[Opening Input data section]

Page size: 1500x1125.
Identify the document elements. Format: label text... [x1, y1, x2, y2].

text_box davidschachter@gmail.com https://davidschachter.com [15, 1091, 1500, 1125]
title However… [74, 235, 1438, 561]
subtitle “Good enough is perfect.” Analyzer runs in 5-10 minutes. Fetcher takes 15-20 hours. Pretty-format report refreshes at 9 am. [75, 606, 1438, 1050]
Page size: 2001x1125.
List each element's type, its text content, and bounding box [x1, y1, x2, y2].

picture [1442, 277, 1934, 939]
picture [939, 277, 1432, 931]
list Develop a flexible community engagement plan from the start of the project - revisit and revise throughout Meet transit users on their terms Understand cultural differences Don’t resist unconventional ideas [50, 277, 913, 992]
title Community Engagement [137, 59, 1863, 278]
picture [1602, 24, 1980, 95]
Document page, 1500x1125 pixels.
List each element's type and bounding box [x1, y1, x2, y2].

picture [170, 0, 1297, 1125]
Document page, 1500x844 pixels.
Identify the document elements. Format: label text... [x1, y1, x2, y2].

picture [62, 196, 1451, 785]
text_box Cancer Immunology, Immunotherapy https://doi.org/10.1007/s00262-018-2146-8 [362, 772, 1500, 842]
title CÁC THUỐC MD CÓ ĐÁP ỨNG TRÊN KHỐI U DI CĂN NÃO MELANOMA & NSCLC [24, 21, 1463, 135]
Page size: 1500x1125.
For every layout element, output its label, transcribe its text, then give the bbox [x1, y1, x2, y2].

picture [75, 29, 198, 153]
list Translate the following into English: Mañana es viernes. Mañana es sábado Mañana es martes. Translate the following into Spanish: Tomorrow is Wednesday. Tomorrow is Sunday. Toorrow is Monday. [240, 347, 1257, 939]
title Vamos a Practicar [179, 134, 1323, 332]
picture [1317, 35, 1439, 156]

[Closing Input data section]

Problem requirements |
Type out each entry above again, exactly.

Response box |
Page size: 1500x1125.
Identify the document elements. Format: label text... [x1, y1, x2, y2].

text_box davidschachter@gmail.com https://davidschachter.com [15, 1091, 1500, 1125]
title However… [74, 235, 1438, 561]
subtitle “Good enough is perfect.” Analyzer runs in 5-10 minutes. Fetcher takes 15-20 hours. Pretty-format report refreshes at 9 am. [75, 606, 1438, 1050]
Page size: 2001x1125.
List each element's type, its text content, and bounding box [x1, y1, x2, y2].

picture [1442, 277, 1934, 939]
picture [939, 277, 1432, 931]
list Develop a flexible community engagement plan from the start of the project - revisit and revise throughout Meet transit users on their terms Understand cultural differences Don’t resist unconventional ideas [50, 277, 913, 992]
title Community Engagement [137, 59, 1863, 278]
picture [1602, 24, 1980, 95]
Document page, 1500x1125 pixels.
List each element's type and bounding box [x1, y1, x2, y2].

picture [170, 0, 1297, 1125]
Document page, 1500x844 pixels.
Identify the document elements. Format: label text... [x1, y1, x2, y2].

picture [62, 196, 1451, 785]
text_box Cancer Immunology, Immunotherapy https://doi.org/10.1007/s00262-018-2146-8 [362, 772, 1500, 842]
title CÁC THUỐC MD CÓ ĐÁP ỨNG TRÊN KHỐI U DI CĂN NÃO MELANOMA & NSCLC [24, 21, 1463, 135]
Page size: 1500x1125.
For every layout element, output its label, transcribe its text, then give the bbox [x1, y1, x2, y2].

picture [75, 29, 198, 153]
list Translate the following into English: Mañana es viernes. Mañana es sábado Mañana es martes. Translate the following into Spanish: Tomorrow is Wednesday. Tomorrow is Sunday. Toorrow is Monday. [240, 347, 1257, 939]
title Vamos a Practicar [179, 134, 1323, 332]
picture [1317, 35, 1439, 156]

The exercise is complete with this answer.